The FCC operation in this configuration is much improved as the cat cracker conversion is over 80% instead of the low 60s without the hydrocracker. There is significant light olefin yield to produce alkylate and lots of gasoline for blending. FCC cycle oil yields are significantly lower, and C3+ volume swell increases by 10%. Likely, this is a more economic operation than the previous operation. The message here is that adding a partial conversion hydrocracker to a coking refinery can have a large impact on the operation and can improve the overall economics of this refinery. 

 

 

To summarize, the FCC and coker operation can be decoupled as the hydrocracker converts aromatics. Potentially, the coker could produce a more difficult coker heavy gasoil; the hydrocracker would protect the FCC from that difficult feed. Our volumetrics in the coker and cat are decoupled a step further. If we were to add a deasphalter, our ability to run heavy crude would increase while staying within coking and FCC capacity limits. Adjustments to FCC and coking operation are likely needed. There is further opportunity to optimize crude. 

 

 

What is the impact of the hydrocracker on the lube block? 

 

 

The UCO, as feed to the conventional base oil plant, increases the VI (viscosity index) potential of the product mix. The VI boost is decoupled from crude source. The hydrocracker is a great homogenizer of feedstock. Hydrocracking selectively cracks out aromatics, concentrating paraffins.

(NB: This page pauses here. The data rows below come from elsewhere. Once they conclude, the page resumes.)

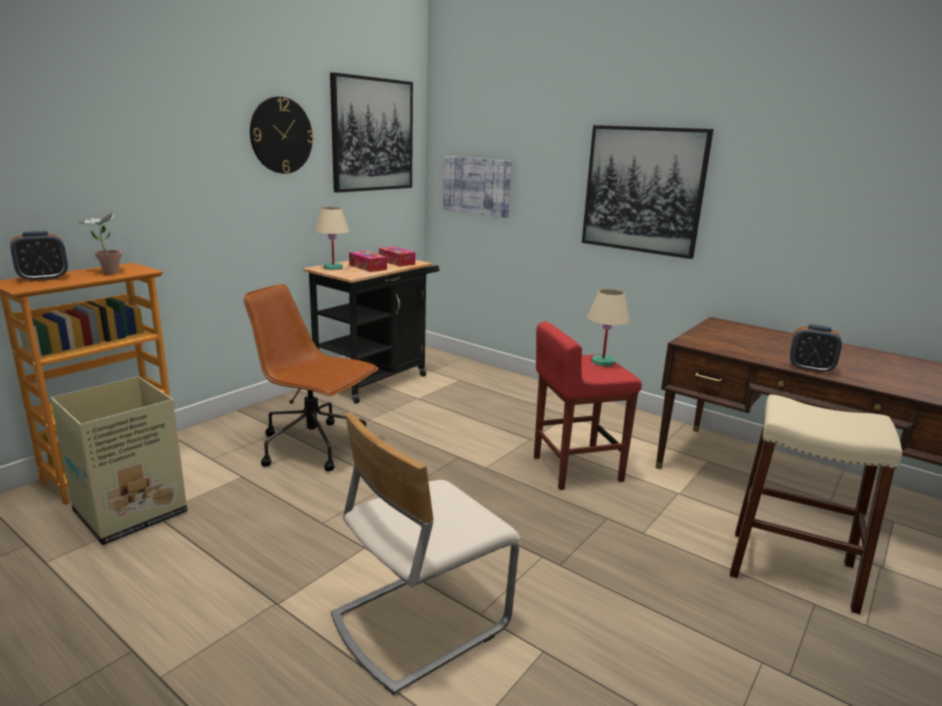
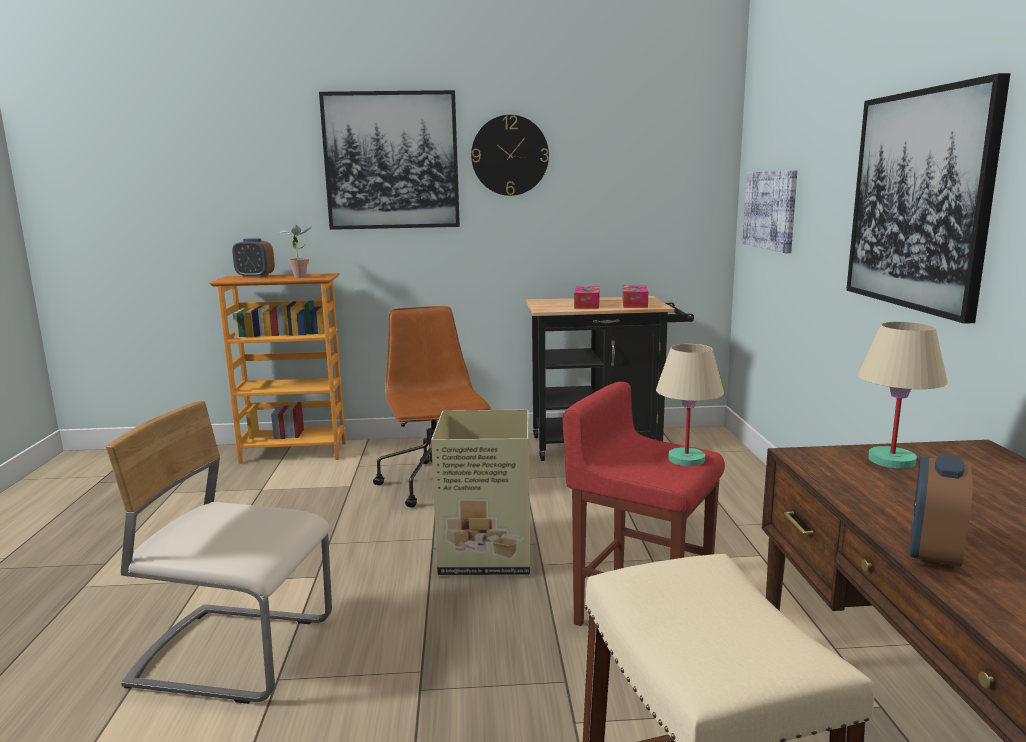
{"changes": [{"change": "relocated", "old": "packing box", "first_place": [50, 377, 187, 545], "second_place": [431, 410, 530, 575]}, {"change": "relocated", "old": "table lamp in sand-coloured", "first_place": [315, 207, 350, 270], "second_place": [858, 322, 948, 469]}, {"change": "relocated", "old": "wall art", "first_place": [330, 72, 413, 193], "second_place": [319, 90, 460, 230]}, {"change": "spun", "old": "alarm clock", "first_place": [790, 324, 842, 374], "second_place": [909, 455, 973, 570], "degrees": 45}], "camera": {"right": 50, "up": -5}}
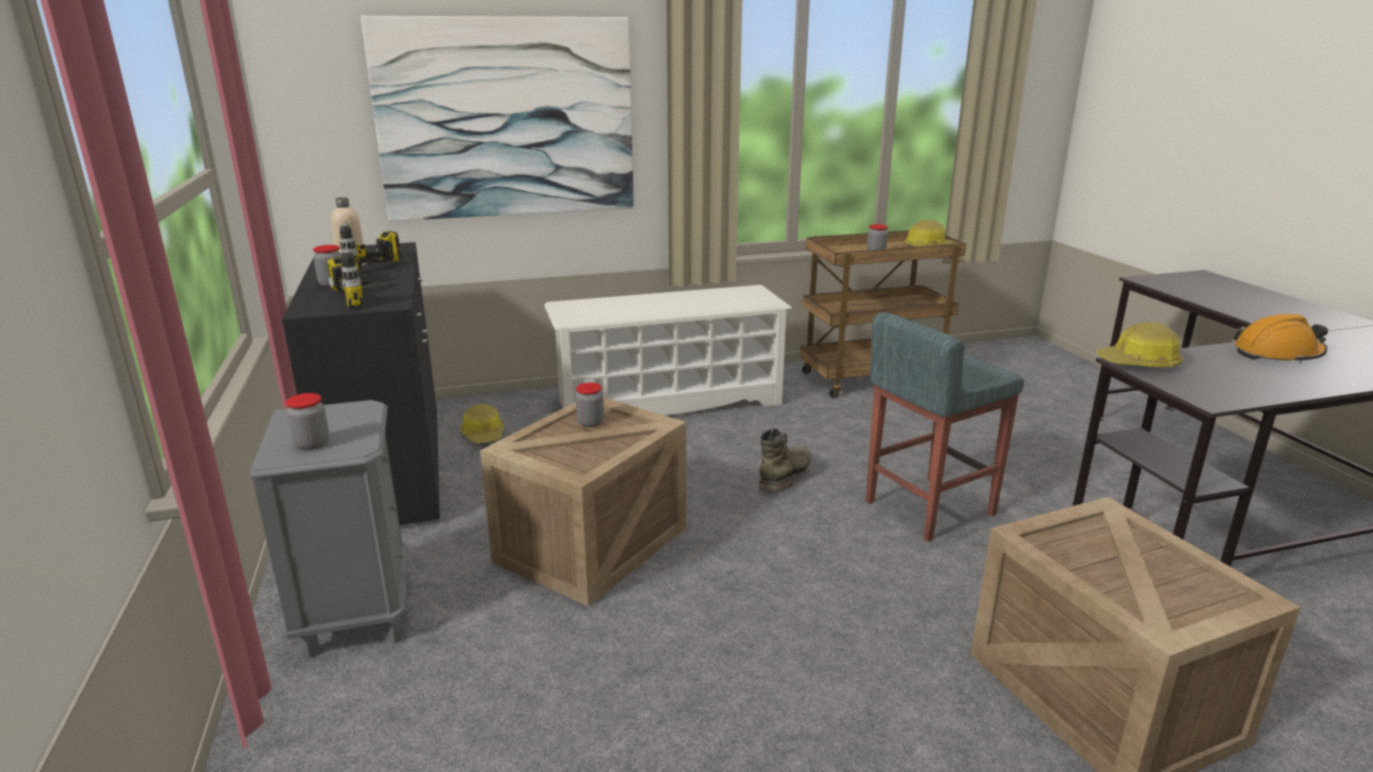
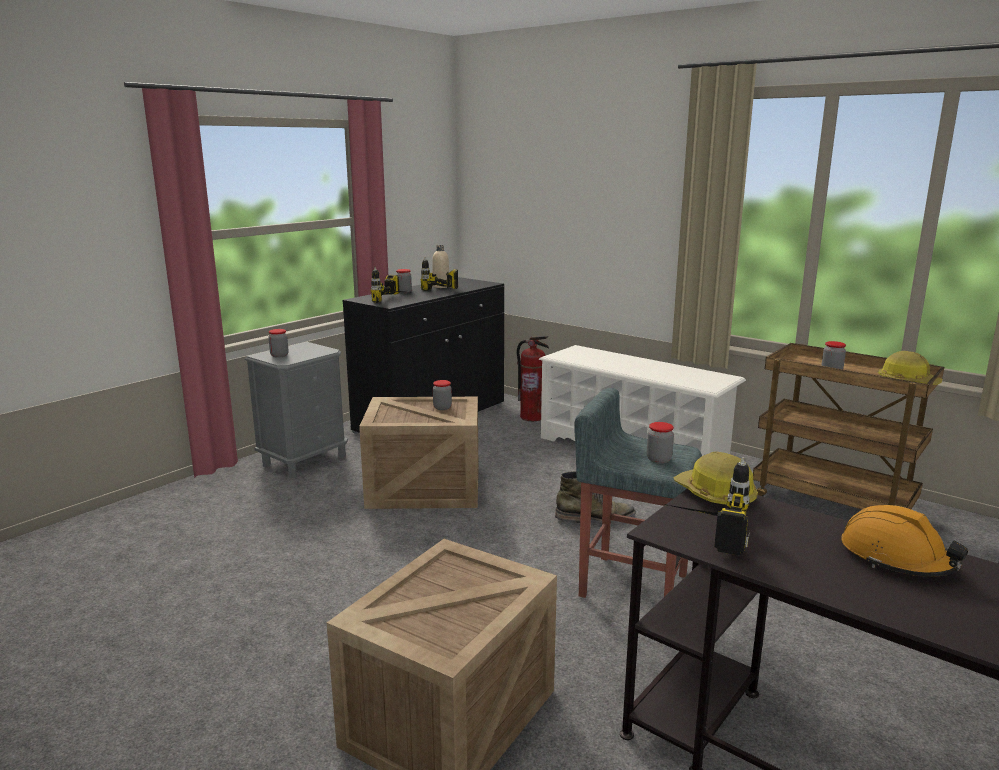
{"changes": [{"change": "missing", "old": "wall art", "first_place": [360, 16, 634, 221]}, {"change": "missing", "old": "safety helmet", "first_place": [460, 404, 504, 443]}, {"change": "appeared", "new": "fire extinguisher", "second_place": [517, 336, 549, 421]}, {"change": "appeared", "new": "jar", "second_place": [647, 422, 674, 464]}, {"change": "appeared", "new": "electric drill", "second_place": [663, 457, 750, 555]}], "camera": {"right": 55, "up": -5}}
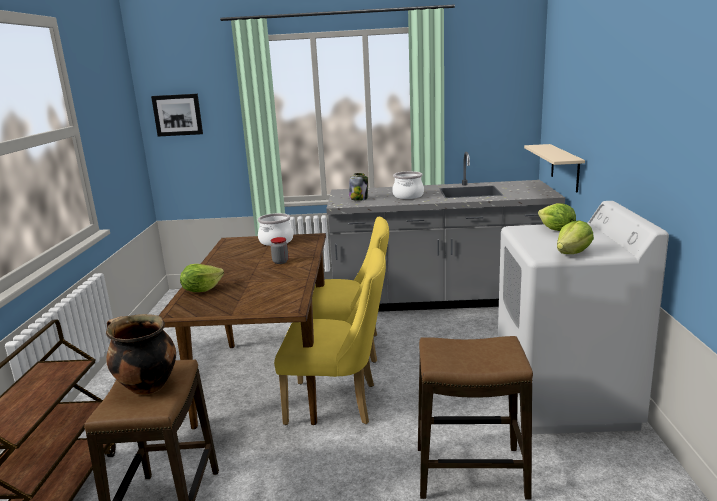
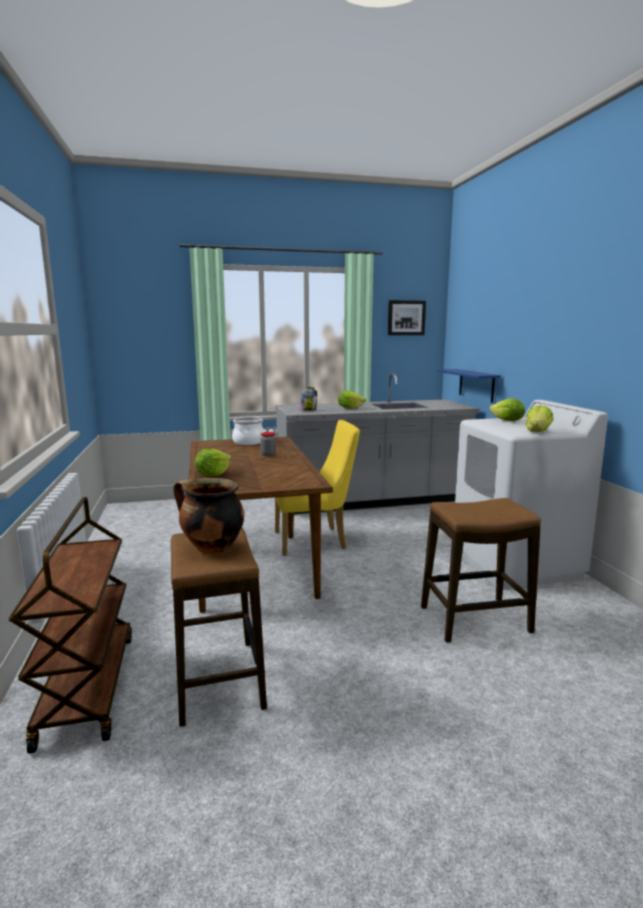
{"changes": [{"change": "relocated", "old": "wall art", "first_place": [151, 94, 203, 137], "second_place": [388, 300, 426, 335]}, {"change": "missing", "old": "chair in yellow-coloured", "first_place": [274, 248, 386, 425]}, {"change": "exchanged", "old": "cooking pot", "new": "head of lettuce", "first_place": [392, 171, 424, 199], "second_place": [338, 391, 366, 409]}, {"change": "colour", "old": "bracket shelf in sand-coloured", "new": "bracket shelf in bluish", "first_place": [524, 144, 585, 192], "second_place": [438, 369, 501, 403]}], "camera": {"right": -15, "up": -5}}
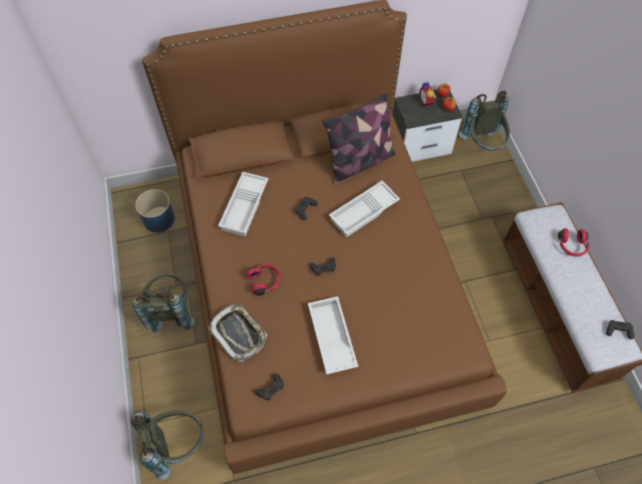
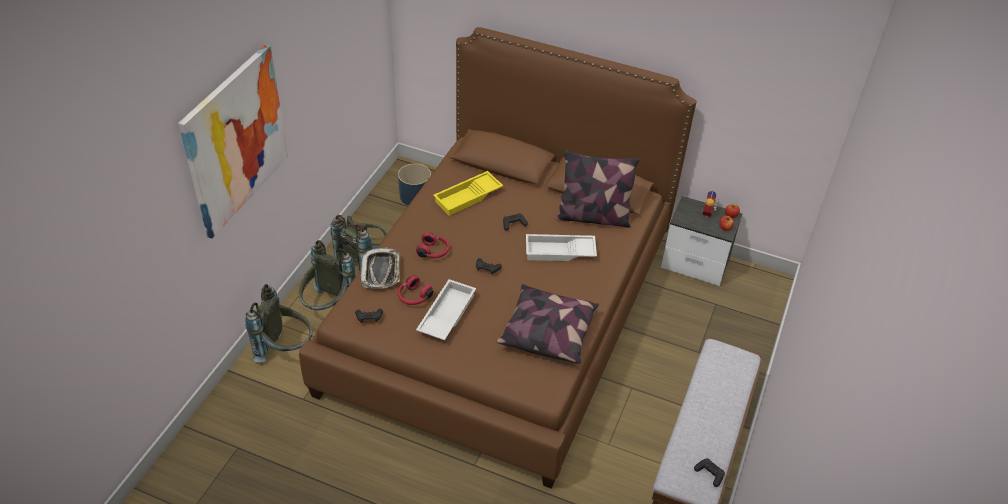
{"changes": [{"change": "colour", "old": "serving tray in whitish", "new": "serving tray in yellow-coloured", "first_place": [218, 172, 269, 236], "second_place": [433, 171, 503, 216]}, {"change": "relocated", "old": "rucksack in grey", "first_place": [459, 91, 510, 151], "second_place": [299, 240, 355, 310]}, {"change": "relocated", "old": "headphones in red-coloured", "first_place": [558, 228, 589, 257], "second_place": [398, 276, 433, 305]}, {"change": "appeared", "new": "wall art", "second_place": [178, 44, 288, 239]}, {"change": "appeared", "new": "cushion", "second_place": [496, 284, 599, 364]}], "camera": {"right": 35, "up": -15}}
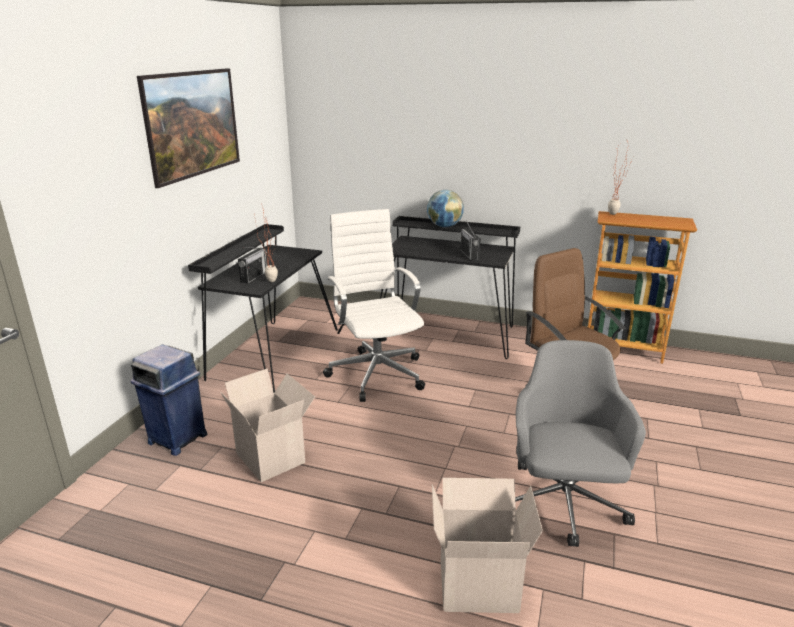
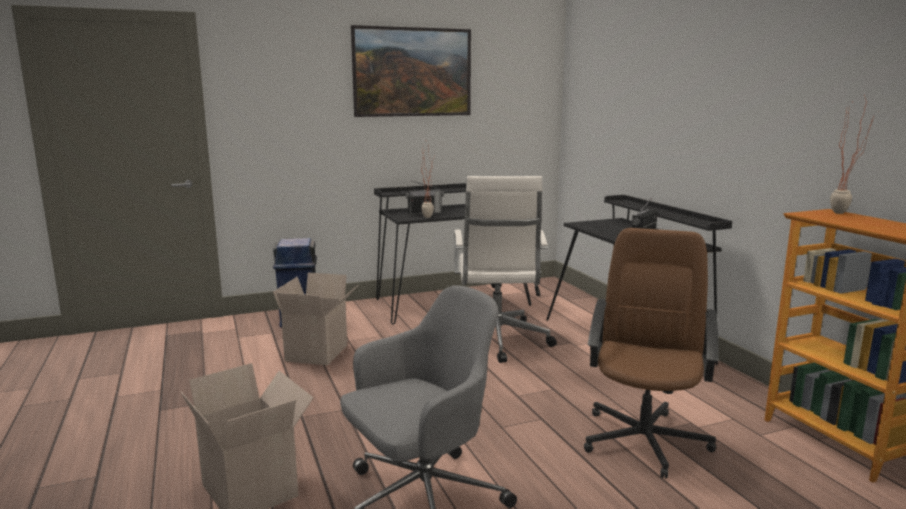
{"changes": [{"change": "spun", "old": "office chair in whitish", "first_place": [323, 209, 425, 402], "second_place": [454, 176, 557, 363], "degrees": 150}, {"change": "missing", "old": "world globe", "first_place": [427, 190, 464, 227]}], "camera": {"right": 50, "up": -10}}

Paraffins are the preferred component in the lube block. The conventional lube oil block would benefit from increased base oil yield from that plant. In addition, non-traditional crudes could be upgraded to produce premium lubricants. 

 

 

If a catalytic lube configuration is producing Group 2 and Group 3 lubes, using the fuel’s hydrocracker UCO as feed increases the high-quality base oil yield. The benefit is reduction of the lube hydrocracker conversion target required to meet the given VI target. Directionally, lube oil yield increases at lower tube hydrocracker conversion. Overall, the yield of premium quality base oil from that plant will increase.